I'll be fishing off the sea wall on the south end of the base.

thanks, Kyle.


----------



## SHunter (Jun 19, 2009)

When I go to a new town I hang around a bait and tackle shop for a while and get to know them. It is their business to know what is out there and how to catch it and I have found here in Pensacola that they want to help you. There are several good shops in town. I like Reel Fun Stop on Pace, Outcast on Barrancas and when I'm in Gulf Breeze I stop at the one by the Waffle House. Dizzy Lizzy is good on Cervantes and I'm sure there are others. These are the few that I have been.
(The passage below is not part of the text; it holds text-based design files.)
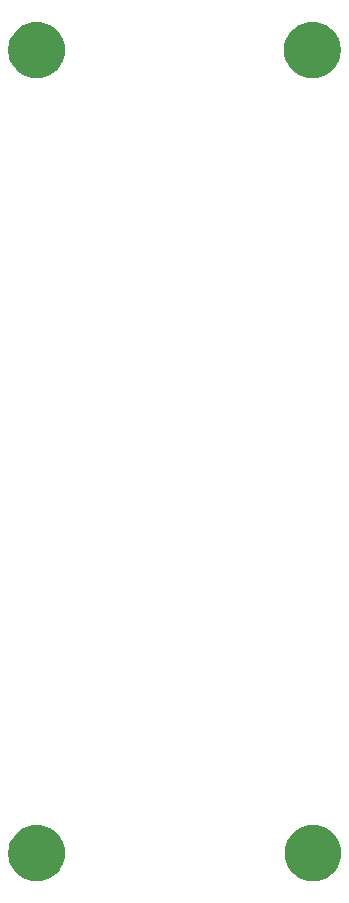
<source format=gbr>
G04 #@! TF.GenerationSoftware,KiCad,Pcbnew,9.0.1*
G04 #@! TF.CreationDate,2025-10-05T20:23:01+13:00*
G04 #@! TF.ProjectId,covers,636f7665-7273-42e6-9b69-6361645f7063,rev?*
G04 #@! TF.SameCoordinates,Original*
G04 #@! TF.FileFunction,Soldermask,Top*
G04 #@! TF.FilePolarity,Negative*
%FSLAX46Y46*%
G04 Gerber Fmt 4.6, Leading zero omitted, Abs format (unit mm)*
G04 Created by KiCad (PCBNEW 9.0.1) date 2025-10-05 20:23:01*
%MOMM*%
%LPD*%
G01*
G04 APERTURE LIST*
G04 APERTURE END LIST*
G36*
X109202182Y-107682924D02*
G01*
X109464682Y-107742838D01*
X109718823Y-107831765D01*
X109961409Y-107948589D01*
X110189390Y-108091838D01*
X110399898Y-108259713D01*
X110590287Y-108450102D01*
X110758162Y-108660610D01*
X110901411Y-108888591D01*
X111018235Y-109131177D01*
X111107162Y-109385318D01*
X111167076Y-109647818D01*
X111197223Y-109915375D01*
X111197223Y-110184625D01*
X111167076Y-110452182D01*
X111107162Y-110714682D01*
X111018235Y-110968823D01*
X110901411Y-111211409D01*
X110758162Y-111439390D01*
X110590287Y-111649898D01*
X110399898Y-111840287D01*
X110189390Y-112008162D01*
X109961409Y-112151411D01*
X109718823Y-112268235D01*
X109464682Y-112357162D01*
X109202182Y-112417076D01*
X108934625Y-112447223D01*
X108665375Y-112447223D01*
X108397818Y-112417076D01*
X108135318Y-112357162D01*
X107881177Y-112268235D01*
X107638591Y-112151411D01*
X107410610Y-112008162D01*
X107200102Y-111840287D01*
X107009713Y-111649898D01*
X106841838Y-111439390D01*
X106698589Y-111211409D01*
X106581765Y-110968823D01*
X106492838Y-110714682D01*
X106432924Y-110452182D01*
X106402777Y-110184625D01*
X106402777Y-109915375D01*
X106432924Y-109647818D01*
X106492838Y-109385318D01*
X106581765Y-109131177D01*
X106698589Y-108888591D01*
X106841838Y-108660610D01*
X107009713Y-108450102D01*
X107200102Y-108259713D01*
X107410610Y-108091838D01*
X107638591Y-107948589D01*
X107881177Y-107831765D01*
X108135318Y-107742838D01*
X108397818Y-107682924D01*
X108665375Y-107652777D01*
X108934625Y-107652777D01*
X109202182Y-107682924D01*
G37*
G36*
X132602182Y-107682924D02*
G01*
X132864682Y-107742838D01*
X133118823Y-107831765D01*
X133361409Y-107948589D01*
X133589390Y-108091838D01*
X133799898Y-108259713D01*
X133990287Y-108450102D01*
X134158162Y-108660610D01*
X134301411Y-108888591D01*
X134418235Y-109131177D01*
X134507162Y-109385318D01*
X134567076Y-109647818D01*
X134597223Y-109915375D01*
X134597223Y-110184625D01*
X134567076Y-110452182D01*
X134507162Y-110714682D01*
X134418235Y-110968823D01*
X134301411Y-111211409D01*
X134158162Y-111439390D01*
X133990287Y-111649898D01*
X133799898Y-111840287D01*
X133589390Y-112008162D01*
X133361409Y-112151411D01*
X133118823Y-112268235D01*
X132864682Y-112357162D01*
X132602182Y-112417076D01*
X132334625Y-112447223D01*
X132065375Y-112447223D01*
X131797818Y-112417076D01*
X131535318Y-112357162D01*
X131281177Y-112268235D01*
X131038591Y-112151411D01*
X130810610Y-112008162D01*
X130600102Y-111840287D01*
X130409713Y-111649898D01*
X130241838Y-111439390D01*
X130098589Y-111211409D01*
X129981765Y-110968823D01*
X129892838Y-110714682D01*
X129832924Y-110452182D01*
X129802777Y-110184625D01*
X129802777Y-109915375D01*
X129832924Y-109647818D01*
X129892838Y-109385318D01*
X129981765Y-109131177D01*
X130098589Y-108888591D01*
X130241838Y-108660610D01*
X130409713Y-108450102D01*
X130600102Y-108259713D01*
X130810610Y-108091838D01*
X131038591Y-107948589D01*
X131281177Y-107831765D01*
X131535318Y-107742838D01*
X131797818Y-107682924D01*
X132065375Y-107652777D01*
X132334625Y-107652777D01*
X132602182Y-107682924D01*
G37*
G36*
X109202182Y-39682924D02*
G01*
X109464682Y-39742838D01*
X109718823Y-39831765D01*
X109961409Y-39948589D01*
X110189390Y-40091838D01*
X110399898Y-40259713D01*
X110590287Y-40450102D01*
X110758162Y-40660610D01*
X110901411Y-40888591D01*
X111018235Y-41131177D01*
X111107162Y-41385318D01*
X111167076Y-41647818D01*
X111197223Y-41915375D01*
X111197223Y-42184625D01*
X111167076Y-42452182D01*
X111107162Y-42714682D01*
X111018235Y-42968823D01*
X110901411Y-43211409D01*
X110758162Y-43439390D01*
X110590287Y-43649898D01*
X110399898Y-43840287D01*
X110189390Y-44008162D01*
X109961409Y-44151411D01*
X109718823Y-44268235D01*
X109464682Y-44357162D01*
X109202182Y-44417076D01*
X108934625Y-44447223D01*
X108665375Y-44447223D01*
X108397818Y-44417076D01*
X108135318Y-44357162D01*
X107881177Y-44268235D01*
X107638591Y-44151411D01*
X107410610Y-44008162D01*
X107200102Y-43840287D01*
X107009713Y-43649898D01*
X106841838Y-43439390D01*
X106698589Y-43211409D01*
X106581765Y-42968823D01*
X106492838Y-42714682D01*
X106432924Y-42452182D01*
X106402777Y-42184625D01*
X106402777Y-41915375D01*
X106432924Y-41647818D01*
X106492838Y-41385318D01*
X106581765Y-41131177D01*
X106698589Y-40888591D01*
X106841838Y-40660610D01*
X107009713Y-40450102D01*
X107200102Y-40259713D01*
X107410610Y-40091838D01*
X107638591Y-39948589D01*
X107881177Y-39831765D01*
X108135318Y-39742838D01*
X108397818Y-39682924D01*
X108665375Y-39652777D01*
X108934625Y-39652777D01*
X109202182Y-39682924D01*
G37*
G36*
X132552182Y-39682924D02*
G01*
X132814682Y-39742838D01*
X133068823Y-39831765D01*
X133311409Y-39948589D01*
X133539390Y-40091838D01*
X133749898Y-40259713D01*
X133940287Y-40450102D01*
X134108162Y-40660610D01*
X134251411Y-40888591D01*
X134368235Y-41131177D01*
X134457162Y-41385318D01*
X134517076Y-41647818D01*
X134547223Y-41915375D01*
X134547223Y-42184625D01*
X134517076Y-42452182D01*
X134457162Y-42714682D01*
X134368235Y-42968823D01*
X134251411Y-43211409D01*
X134108162Y-43439390D01*
X133940287Y-43649898D01*
X133749898Y-43840287D01*
X133539390Y-44008162D01*
X133311409Y-44151411D01*
X133068823Y-44268235D01*
X132814682Y-44357162D01*
X132552182Y-44417076D01*
X132284625Y-44447223D01*
X132015375Y-44447223D01*
X131747818Y-44417076D01*
X131485318Y-44357162D01*
X131231177Y-44268235D01*
X130988591Y-44151411D01*
X130760610Y-44008162D01*
X130550102Y-43840287D01*
X130359713Y-43649898D01*
X130191838Y-43439390D01*
X130048589Y-43211409D01*
X129931765Y-42968823D01*
X129842838Y-42714682D01*
X129782924Y-42452182D01*
X129752777Y-42184625D01*
X129752777Y-41915375D01*
X129782924Y-41647818D01*
X129842838Y-41385318D01*
X129931765Y-41131177D01*
X130048589Y-40888591D01*
X130191838Y-40660610D01*
X130359713Y-40450102D01*
X130550102Y-40259713D01*
X130760610Y-40091838D01*
X130988591Y-39948589D01*
X131231177Y-39831765D01*
X131485318Y-39742838D01*
X131747818Y-39682924D01*
X132015375Y-39652777D01*
X132284625Y-39652777D01*
X132552182Y-39682924D01*
G37*
M02*

</source>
Also a good chart of the bay if you decide to go out into a boat.


----------



## PompNewbie (Oct 1, 2007)

Hot Spots in Gulf breeze will take great care of you and they are forum members


----------



## PompNewbie (Oct 1, 2007)

As far as tips go I typicaly use a 10-12 lb test egg sinker, swivel, and end it with some 40lb fluro or mono leader about 2 ft long and about a #4 circle hook.
Live shrimp or finger mullet/pinfish will produce fish.
on the lighter rig I run a 1/2 to 3/4 oz weight so it drifts through the water column, instead of straight to the bottom.

Species will include
Flounder
Specks
White Trout
Redfish
Snapper
Grouper
Croakers
Sharks
Spanish/Kings
Black Snapper
Black Drum
Pompano
Sheephead
I am sure I may be missing a species or two, but all those are possible in the bay.
On the sea wall I would run 2 rigs, a lighter weight spinning with 10-12 lb test and live shrimp, and a larger class with 20lb with a live pin or finger mullet on the bottom.
just my 2 cents
Mike


----------